Amy Wu changed her major five times. When she arrived at USC as a first-year student, she planned to study gerontology, but the study of aging soon grew old for Wu. By the second year she was completely lost. That is, until a friend from USC’s Themed Entertainment Association suggested she explore the brand new major the School of Cinematic Arts (SCA) was introducing: Themed Entertainment.
Themed entertainment as a field is “the creation of an artificial environment in which various elements bring to life a thematically driven story to immerse visitors in a strongly identified or branded environment,” according to Theron Skees, a veteran of Walt Disney Imagineering.
Wu, sitting in front of the George Lucas International Building, spoke about her first experience with the program: “I was afraid it would only be about theme parks.” As she delved deeper into her studies, Wu realized that was far from the case. She said the program not only helped her develop her interests, but also exposed her to topics she had never been interested in before. “In the world of themed entertainment, any discipline is possible, it’s just a matter of using your skills and finding what drives you.”

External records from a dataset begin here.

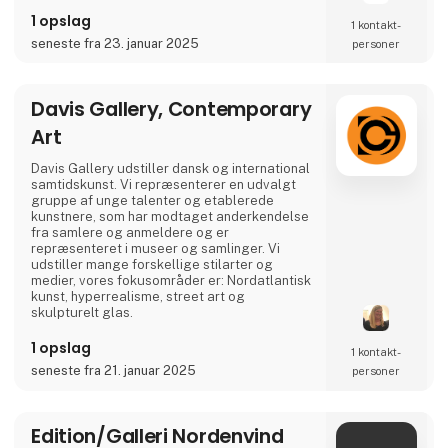
museer og kunstsamlere, og er også
1 opslag
1 kontakt­
formidler af større og markante
udsmykningsopgaver.
seneste fra 23. januar 2025
personer
Gennem deltagelse på kunstmesser,
auktioner og jævnlige besøg på gallerier og
Davis Gallery, Contemporary
museer herhjemme og i udlandet, søger
galleriet hele tiden at udvide sit kendskab til
Art
bevægelserne i samtidskunsten for at kunne
præsentere et
Davis Gallery udstiller dansk og international
samtidskunst. Vi repræsenterer en udvalgt
gruppe af unge talenter og etablerede
kunstnere, som har modtaget anderkendelse
fra samlere og anmeldere og er
repræsenteret i museer og samlinger. Vi
udstiller mange forskellige stilarter og
medier, vores fokusområder er: Nordatlantisk
kunst, hyperrealisme, street art og
skulpturelt glas.
1 opslag
1 kontakt­
seneste fra 21. januar 2025
personer
Edition/Galleri Nordenvind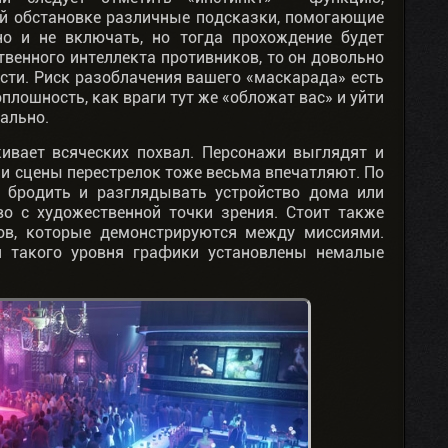
й обстановке различные подсказки, помогающие
о и не включать, но тогда прохождение будет
твенного интеллекта противников, то он довольно
сти. Риск разоблачения вашего «маскарада» есть
плошность, как враги тут же «обложат вас» и уйти
ально.
живает всяческих похвал. Персонажи выглядят и
 и сцены перестрелок тоже весьма впечатляют. По
 бродить и разглядывать устройство дома или
о с художественной точки зрения. Стоит также
ов, которые демонстрируются между миссиями.
я такого уровня графики установлены немалые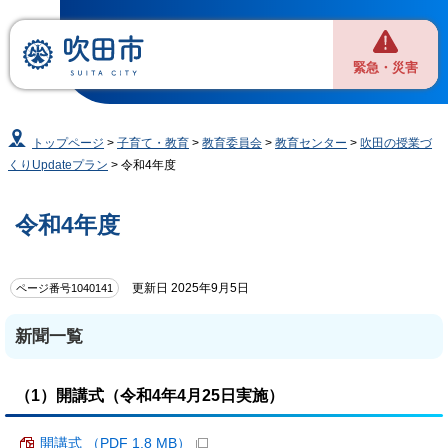
緊急・災害
トップページ
>
子育て・教育
>
教育委員会
>
教育センター
>
吹田の授業づ
くりUpdateプラン
> 令和4年度
令和4年度
更新日 2025年9月5日
ページ番号1040141
新聞一覧
（1）開講式（令和4年4月25日実施）
開講式 （PDF 1.8 MB）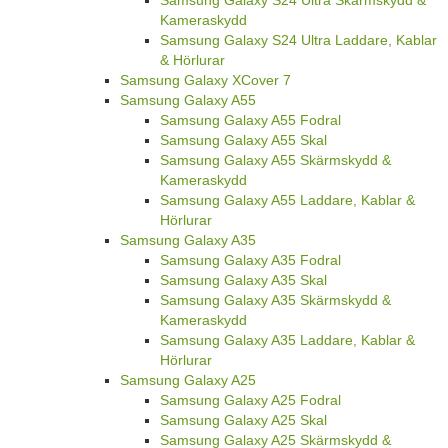
Kameraskydd
Samsung Galaxy S24 Ultra Laddare, Kablar
& Hörlurar
Samsung Galaxy XCover 7
Samsung Galaxy A55
Samsung Galaxy A55 Fodral
Samsung Galaxy A55 Skal
Samsung Galaxy A55 Skärmskydd &
Kameraskydd
Samsung Galaxy A55 Laddare, Kablar &
Hörlurar
Samsung Galaxy A35
Samsung Galaxy A35 Fodral
Samsung Galaxy A35 Skal
Samsung Galaxy A35 Skärmskydd &
Kameraskydd
Samsung Galaxy A35 Laddare, Kablar &
Hörlurar
Samsung Galaxy A25
Samsung Galaxy A25 Fodral
Samsung Galaxy A25 Skal
Samsung Galaxy A25 Skärmskydd &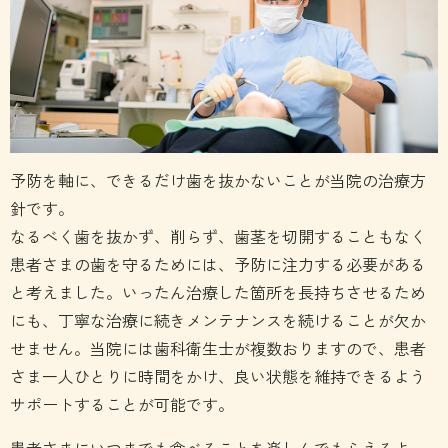
予防を軸に、できるだけ歯を抜かないことが当院の治療方
針です。
なるべく歯を抜かず、削らず、歯茎を切開することもなく
患者さまの歯を守るためには、予防に注力する必要がある
と考えました。いったん治療した箇所を長持ちさせるため
にも、丁寧な治療に続きメンテナンスを続けることが欠か
せません。当院には歯科衛生士が複数おりますので、患者
さま一人ひとりに時間をかけ、良い状態を維持できるよう
サポートすることが可能です。
患者さまにいつまでも食べることを楽しんでもらえるよ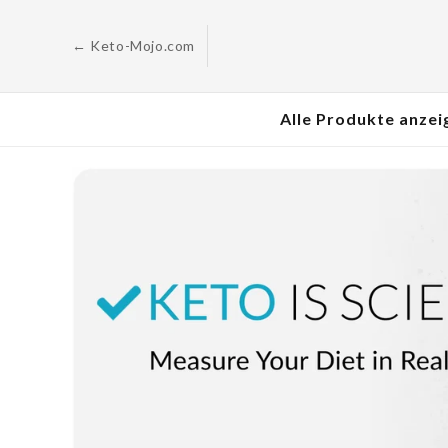
Zum
Inhalt
springen
← Keto-Mojo.com
Alle Produkte anzei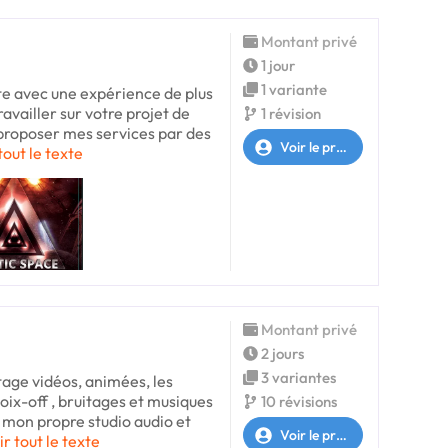
Montant privé
1 jour
1 variante
te avec une expérience de plus
ravailler sur votre projet de
1 révision
roposer mes services par des
Voir le profil
tout le texte
Montant privé
2 jours
3 variantes
tage vidéos, animées, les
voix-off , bruitages et musiques
10 révisions
i mon propre studio audio et
Voir le profil
ir tout le texte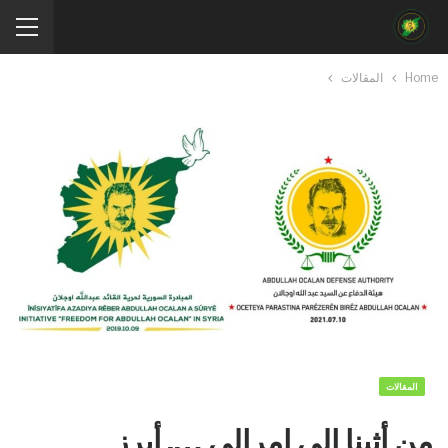
Home
المقالات
المقالات
من أثينا إلى امرالي …. أبرز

The entertainment focus is not only new at USC, but also an emerging field – there are few comparable programs in the country. The major launched at USC in fall 2023, with just six students in the first freshman class and a total of 15 students in the program, including Wu. Despite the novelty of the major, it was the interdisciplinary nature of the cohort-based program that intrigued Wu.
“I strongly believe that we are a vocational school in some ways in that we are here to give students the opportunity to get a job and pursue a career,” said Joe Garlington, professor of themed entertainment. “Social skills are critical to success in this industry, so everything we do across all courses is team-based.”
Throughout the 2022-2023 school year, students from the newly formed thematic entertainment program came together in a class colloquially known as “golf” to create an immersive mini-golf course on campus. The final product was the culmination of collective woodworking, mechanical engineering, fine art and storytelling.
“Through this process, I watched Amy grow into herself and as a creative by solving problems and channeling her creativity to master her projects. I’ve seen her grow into a great leader,” said Tayler Somerville, a former roommate of Wu’s.
“Our industry is an ‘industry of industries’,” added Professor Garlington. “The boundaries of the field are of course somewhat unclear, but there are many ways to tell a story. What distinguishes storytelling in our world from storytelling in other worlds is the use of physical space.” Space, sound, smell, density, taste, color and light are important factors for students to consider when creating and developing immersive spaces.
Not only is Wu a pioneer of themed entertainment, but the interdisciplinary nature of the program has also sparked other interests in her. Wu is the associate development director of ART/EMIS, a student-run multimedia organization, and the associate technical director of KXSC, USC’s globally broadcast radio program.
“She has worked on so many projects as a team member now, and it seems like the major has been able to unleash her creativity and lead to projects that really shine,” said Carissa Liu, a friend of Wu’s. In addition to her BFA in Thematic Entertainment, Wu is studying two minors: product design at USC’s Iovine and Young Academy and consumer behavior at the Marshall School of Business.
“Overall I think [the program] made Amy and others with interdisciplinary interests very happy intellectually and creatively,” said Lizzie Lee, a friend of Wu. The best thing about the thematic entertainment major is that each student has different backgrounds and expertise to “create something worth telling,” Wu said. Because without stories worth telling, there would be no themed entertainment.